___ Given passage

Regents Approve Tuition Plan
by Peter Mounteer and David Jackson
The UC Board of Regents met yesterday at the UCSF Mission Bay Conference Center for the second of a three-day meeting to discuss, among other items, a proposal to fund the UC which includes a controversial increase in student tuition by five percent annually over five years.
Numerous students from all 10 campuses spoke during public forum, which lasted an hour, to decry the proposed tuition hike and criticize the Regents for using students as “pawns” by threatening to implement the plan as a negotiation tool in requesting more state funding. The Committee on Long Range Planning voted to approve a Long-Term Stability Plan for Tuition and Financial Aid that included the tuition increase, meaning it will go to a vote by the full Board of Regents today. Other items discussed include a progress report on administrative efficiency, a long-term plan for Professional Degree Supplemental Tuition (PDST) and the approval of a three-year financial sustainability plan.
Abraham Galvan, External Affairs Vice President for the Associated Students of UC Riverside, said the UC’s leadership has not adequately explored funding alternatives, particularly those proposed by students.

______
___ Provided information

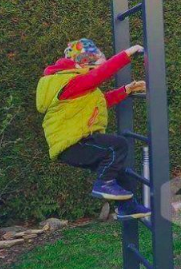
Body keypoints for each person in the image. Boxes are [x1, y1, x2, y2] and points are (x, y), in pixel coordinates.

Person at [36, 39, 150, 220]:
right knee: (117, 145)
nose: (95, 66)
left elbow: (101, 102)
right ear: (81, 62)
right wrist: (128, 53)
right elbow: (100, 74)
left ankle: (127, 207)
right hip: (73, 144)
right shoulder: (70, 82)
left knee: (118, 170)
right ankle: (103, 183)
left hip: (77, 144)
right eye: (93, 60)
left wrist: (126, 90)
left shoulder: (76, 84)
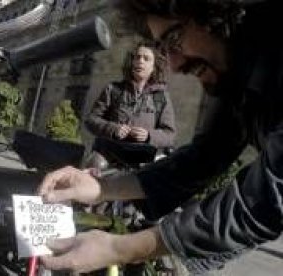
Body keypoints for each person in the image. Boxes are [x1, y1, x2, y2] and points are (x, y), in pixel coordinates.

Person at [37, 0, 283, 274]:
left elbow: (261, 202)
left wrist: (119, 249)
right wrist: (102, 188)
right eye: (165, 48)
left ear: (218, 11)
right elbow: (203, 158)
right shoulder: (232, 74)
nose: (175, 64)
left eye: (174, 38)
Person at [84, 42, 176, 168]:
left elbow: (169, 135)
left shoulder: (161, 97)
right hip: (110, 156)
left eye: (146, 58)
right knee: (95, 164)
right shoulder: (113, 89)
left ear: (153, 67)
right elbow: (91, 120)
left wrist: (149, 135)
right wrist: (113, 128)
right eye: (137, 57)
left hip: (142, 161)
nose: (140, 61)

______

* [What the task requires]:
In the article on the tuition plan above, rewrite the paragraph beginning "Numerous students from all 10 campuses" as a short bulleted list that keeps its main facts.

* [Exercise result]:
- During an hour-long public forum, many students from all 10 campuses spoke against the proposed tuition hike.
- They accused the Regents of using students as "pawns" by threatening to adopt the plan as a bargaining tool for more state funding.
- The Committee on Long Range Planning approved a Long-Term Stability Plan for Tuition and Financial Aid that includes the tuition increase, so the full Board of Regents will vote on it today.
- Other items discussed were a progress report on administrative efficiency, a long-term plan for Professional Degree Supplemental Tuition (PDST), and approval of a three-year financial sustainability plan.